++++ Supplied passage ++++

Human airway preparations. These studies were approved by the Institutional Review Boards of Stanford University
and Yonsei University. At Stanford University, human bronchial tissues were obtained,
after prior written consent, immediately following lung transplants. Surgical scrap
tissues were obtained from donor tracheae at Stanford University. At Yonsei
University, tracheotomy flaps from subjects without lung disease were obtained after
prior written consent.
Data were obtained from 32 HN donor tracheae, 5 HN tracheotomy flaps, 12 CF patients,
and 21 DC patients, who had transplants for diseases other than CF. The HN donor
tracheae were obtained at each transplant as surgical scrap (donor lungs are
transplanted one at a time with anastomosis at the level of the mainstem bronchi).
The 21 DC lungs were from 10 patients with COPD, 4 patients with pulmonary fibrosis,
3 patients with primary pulmonary hypertension, 3 patients with interstitial lung
disease (ILD) (1 patient with ILD/sarcoidosis, 1 patient with ILD/neurofibromatosis,
and 1 patient with ILD/unknown), and 1 patient with idiopathic pulmonary
hemosiderosis. Genotypes were available for 8 of the CF subjects; 5 were
ΔF508 homozygous, with 1 of each of the following:
ΔF508/N1303K, G542X/W1282X, and 406-1 G->A/H119Y. Subject
characteristics for gland secretion experiments are given in Table 1 and for DIC experiments are given in Table
2. One CF and two HN patients were studied
only with DIC, all others were also used in gland secretion experiments. The DC
subjects used for DIC comprised 3 COPD patients and 1 familial pulmonary fibrosis
subject. Tissues used for measurements of [Ca2+]i in acinar
cells were tracheotomy flaps obtained from patients without pulmonary disease
(n = 5, 53 ± 18 years).

++++ Given data ++++

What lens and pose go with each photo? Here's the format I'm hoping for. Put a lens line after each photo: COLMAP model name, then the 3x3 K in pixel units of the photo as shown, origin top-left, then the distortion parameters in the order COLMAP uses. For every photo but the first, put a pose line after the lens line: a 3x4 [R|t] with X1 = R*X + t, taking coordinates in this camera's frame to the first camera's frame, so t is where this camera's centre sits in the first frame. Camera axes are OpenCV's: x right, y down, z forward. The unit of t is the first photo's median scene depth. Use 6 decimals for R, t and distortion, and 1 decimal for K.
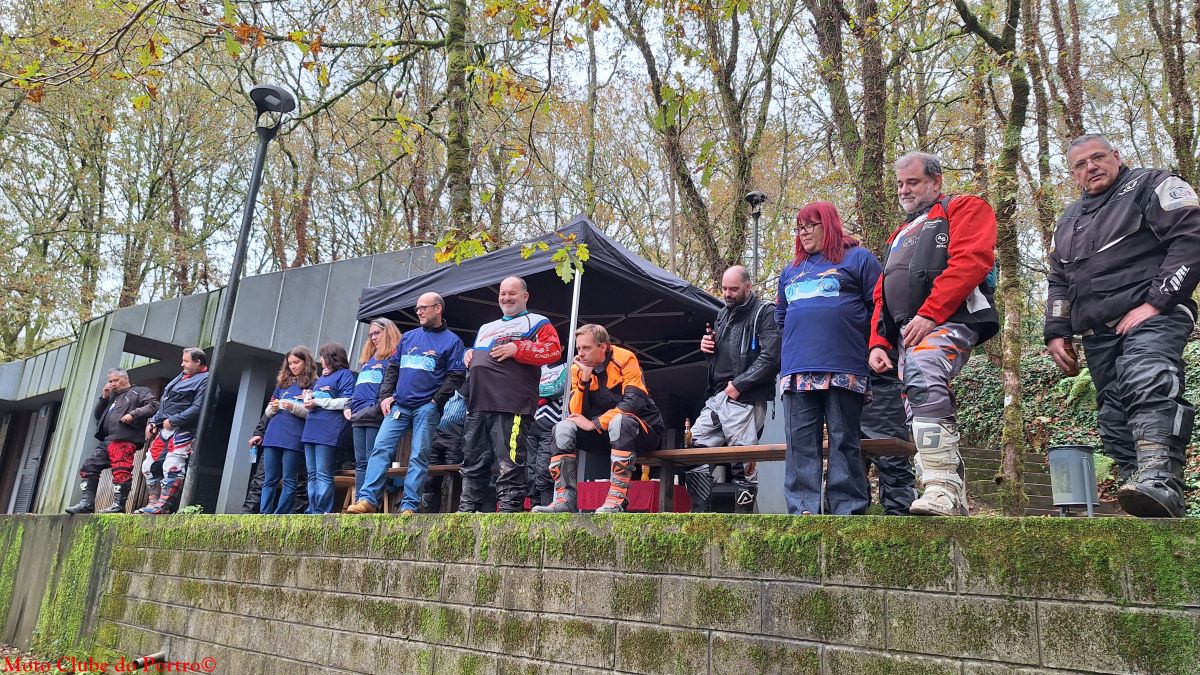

++++

▶ **Exercise brief**: From the human airway preparations text, list each condition named for the 21 DC lungs, with the number of patients given for it. Work only from the human airway preparations text.

▶ **Exercise response**:
- COPD: 10 patients
- Pulmonary fibrosis: 4 patients
- Primary pulmonary hypertension: 3 patients
- Interstitial lung disease (ILD): 3 patients
- Idiopathic pulmonary hemosiderosis: 1 patient